Transcribed page contents:
□ □ □ □
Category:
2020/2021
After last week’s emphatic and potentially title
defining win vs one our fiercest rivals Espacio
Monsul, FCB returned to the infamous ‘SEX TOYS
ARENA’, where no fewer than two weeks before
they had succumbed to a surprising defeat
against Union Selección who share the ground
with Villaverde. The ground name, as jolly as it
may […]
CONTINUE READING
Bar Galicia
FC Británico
□ □ □ □
§ **DIRECTIONS FOR THIS TASK**
An exact copy of every record is required here.

§ **RESULT OF THIS EXERCISE**
Category:
2020/2021
After last week’s emphatic and potentially title
defining win vs one our fiercest rivals Espacio
Monsul, FCB returned to the infamous ‘SEX TOYS
ARENA’, where no fewer than two weeks before
they had succumbed to a surprising defeat
against Union Selección who share the ground
with Villaverde. The ground name, as jolly as it
may […]
CONTINUE READING
Bar Galicia
FC Británico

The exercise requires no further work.